━━ Extract to read

Two sides of the entreprenorial coin
In this article, we take a look at how start-ups can safeguard their brands and how venture capitalists can best protect their investments with a good IP strategy.
For both sides of the entrepreneurial coin, start-up companies and venture capitalists (VCs), due diligence is a key component. Due diligence is a company investigation conducted any time a company is acquired, an investor plans to invest in a company, venture financing is considered, or an initial public offering is made. Below, we focus on IP considerations that VCs need to take into account when performing due diligence and what start-ups need to examine to position themselves for investment.
A review of IP assets should be taken by all start-ups, regardless of the type of IP assets they own. For example, companies in the pharmaceutical, medical device or biotechnology fields regularly protect assets with patents or trade secrets and develop valuable trademarks as they go to market. For other start-ups, such as web-based technologies focused on user experience, patents can be less important than strong copyright and trademark portfolios. In either case, it’s in the best interest of the start-up and the VC firm to examine the IP portfolio as a whole.
There are four main factors a VC firm needs to consider when performing due diligence. First, it’s important for a VC firm to verify that all IP assets have been assigned to the company and to review any licence agreements concerning the IP. If the chain of title regarding the IP in question is messy, then the valuation, and later monetisation process, will prove to be complicated at best. VCs should examine the agreements in place to ensure that employment and consulting agreements establish IP ownership in the start-up. An examination of the start-up’s licence agreements can also help estimate future royalty obligations.
Second, VCs should consider the measures taken to protect the IP. Have proper forms been led for patent, trademark, and/or copyright protection? Was an attorney used to prepare and file these forms? Have maintenance fees been duly paid on the IP assets?
Third, examine the company’s trade secret protection measures. Have non-disclosure agreements been utilised if the start-up worked with outside companies or individuals to develop the technology? What other systems are in place to ensure that proprietary information stays protected?
Finally, VCs must identify competing third-party technology and whether any claims exist against the company’s IP. This analysis is used to determine if there are third-party patents that could block the technology in which the VC firm is interested in investing. It can also determine if infringement actions are likely in the future.

━━━━

## [What is needed]
Answer these questions on the article about IP due diligence:
1. For web-based start-ups focused on user experience, what can be more important than patents?
2. What should be used if a start-up worked with outside companies or individuals to develop its technology?
3. What two things can the analysis of competing third-party technology determine?

━━ Material provided

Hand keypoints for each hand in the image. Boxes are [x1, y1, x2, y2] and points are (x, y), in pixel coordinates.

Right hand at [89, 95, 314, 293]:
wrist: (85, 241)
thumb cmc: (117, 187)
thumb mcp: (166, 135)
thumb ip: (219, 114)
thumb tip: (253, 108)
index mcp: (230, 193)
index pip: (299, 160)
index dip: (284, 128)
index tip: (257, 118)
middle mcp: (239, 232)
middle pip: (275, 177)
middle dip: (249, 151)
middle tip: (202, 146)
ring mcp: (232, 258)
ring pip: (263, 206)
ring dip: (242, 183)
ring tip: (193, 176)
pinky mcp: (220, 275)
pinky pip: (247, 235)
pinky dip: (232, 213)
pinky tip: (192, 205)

━━━━
━━ Material provided

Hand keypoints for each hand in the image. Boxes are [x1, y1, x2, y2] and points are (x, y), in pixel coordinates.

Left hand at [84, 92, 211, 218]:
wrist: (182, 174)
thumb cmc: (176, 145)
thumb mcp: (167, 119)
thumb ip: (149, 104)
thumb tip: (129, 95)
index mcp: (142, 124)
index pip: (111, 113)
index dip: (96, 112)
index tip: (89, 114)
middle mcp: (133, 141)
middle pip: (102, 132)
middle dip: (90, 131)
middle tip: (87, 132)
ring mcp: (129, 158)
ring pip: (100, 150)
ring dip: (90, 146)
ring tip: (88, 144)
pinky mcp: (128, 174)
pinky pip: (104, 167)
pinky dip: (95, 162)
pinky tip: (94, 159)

━━━━

## [Answer to the exercise]
1. Strong copyright and trademark portfolios.
2. Non-disclosure agreements.
3. Whether there are third-party patents that could block the technology the VC firm wants to invest in, and whether infringement actions are likely in the future.